Extracted page text data
**********

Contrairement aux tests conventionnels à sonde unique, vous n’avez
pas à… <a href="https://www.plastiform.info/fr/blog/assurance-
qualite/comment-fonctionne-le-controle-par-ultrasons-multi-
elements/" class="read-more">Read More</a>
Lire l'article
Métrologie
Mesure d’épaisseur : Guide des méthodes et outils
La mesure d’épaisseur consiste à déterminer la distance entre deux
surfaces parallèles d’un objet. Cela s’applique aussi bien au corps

**********

- _About this task_:
Retype exactly the lines from the one containing "La mesure d’épaisseur" through the last line of the records above, including both.

- _Reply_:
La mesure d’épaisseur consiste à déterminer la distance entre deux
surfaces parallèles d’un objet. Cela s’applique aussi bien au corps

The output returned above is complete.